Jürg Zürcher says, «To shift the R&D paradigm, companies will need to recognize that in some situations sharing information may create more value than protecting it. Disruptive reinvention is never easy. But, given the significant financial pressures facing most biotechs and other key health care players – payers, big pharma, investors – conditions have never been better for a HOLNet approach that leverages big data, real-time insights and the diverse strengths of a wide range of players.

Europe

Revenues of European public biotechs grew 10 per cent to US$18.9 billion. R&D expense grew by a healthy 9per Cent in 2011, up from 5 per cent in 2010 and a 2 per cent decline in 2009. The combined net loss improved dramatically from US$568 million in 2010 to US$0.3 million in 2011, bringing the industry to the brink of aggregate profitability for the first time.
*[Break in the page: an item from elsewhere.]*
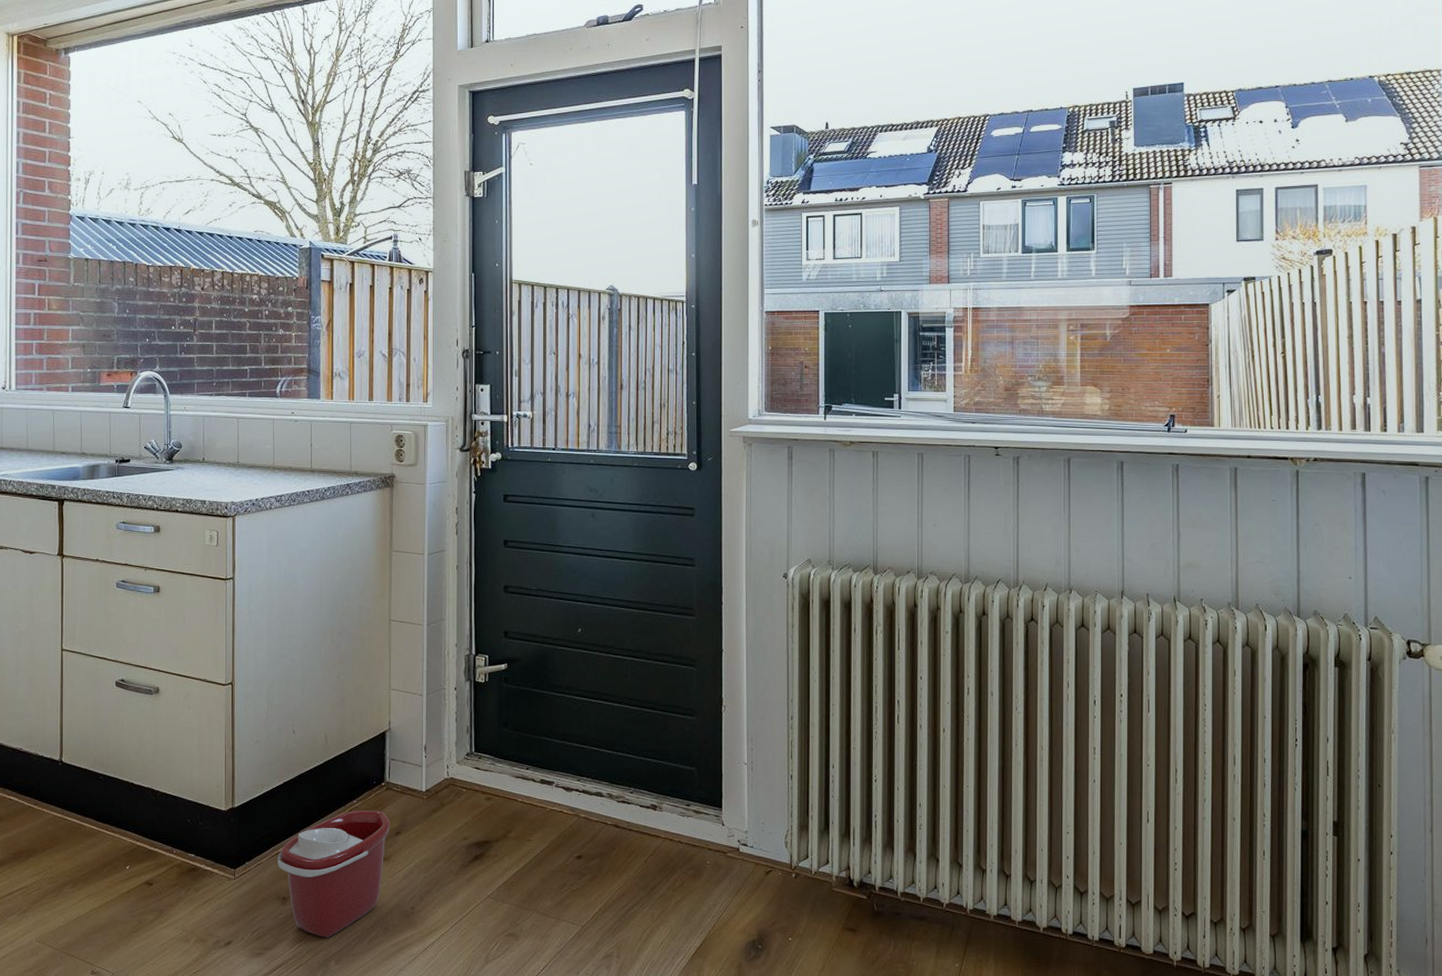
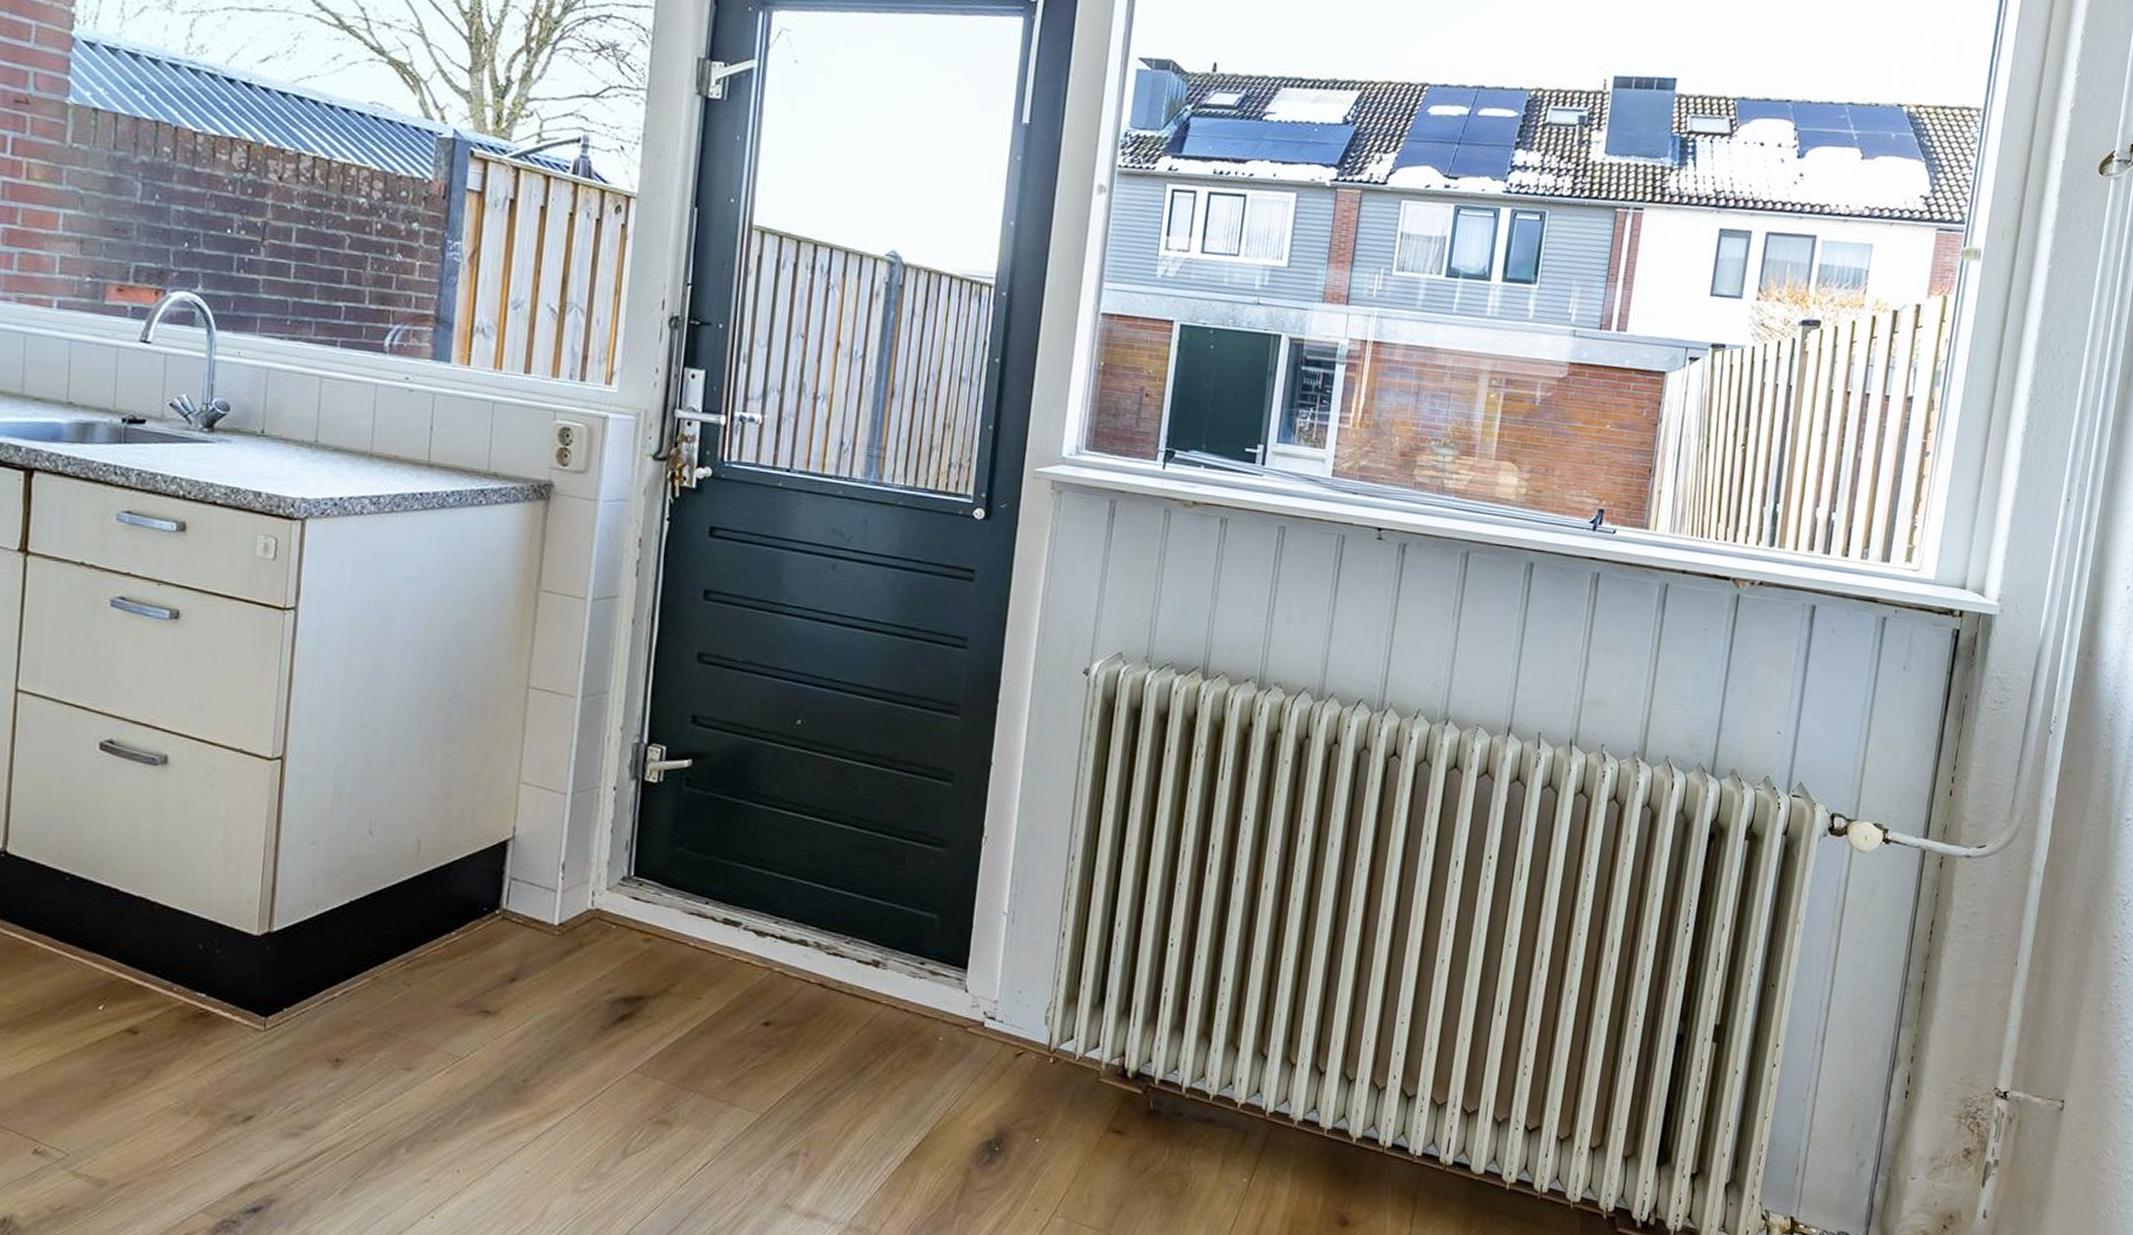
bucket: present [277,810,390,938] -> none [331,945,503,1117]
M&As rose for the second straight year, with 22 transactions compared to 17 in the two previous years. Financing totaled US$2.9 billion, down from US$3.8 billion in 2010.

United States

Revenues of publicly traded biotechs were US$58.8 billion, a 12 per cent increase on a normalized basis -outpacing the 10 per cent growth rate in 2010. R&D spending increased by 9 per cent in 2011, building on the 3 per cent increase in 2010. Net income fell 21 per cent on a normalized basis from US$5.2 billion in 2010 to US$3.3 billion in 2011.

M&As involving US-based biotech companies rebounded to 37 deals from a low of 26 in 2010. Total US funding reached US$29.8 billion in 2011, up an impressive 38 per cent from 2010 but driven largely by debt raised by profitable companies to refinance existing debt and for stock buybacks and acquisitions.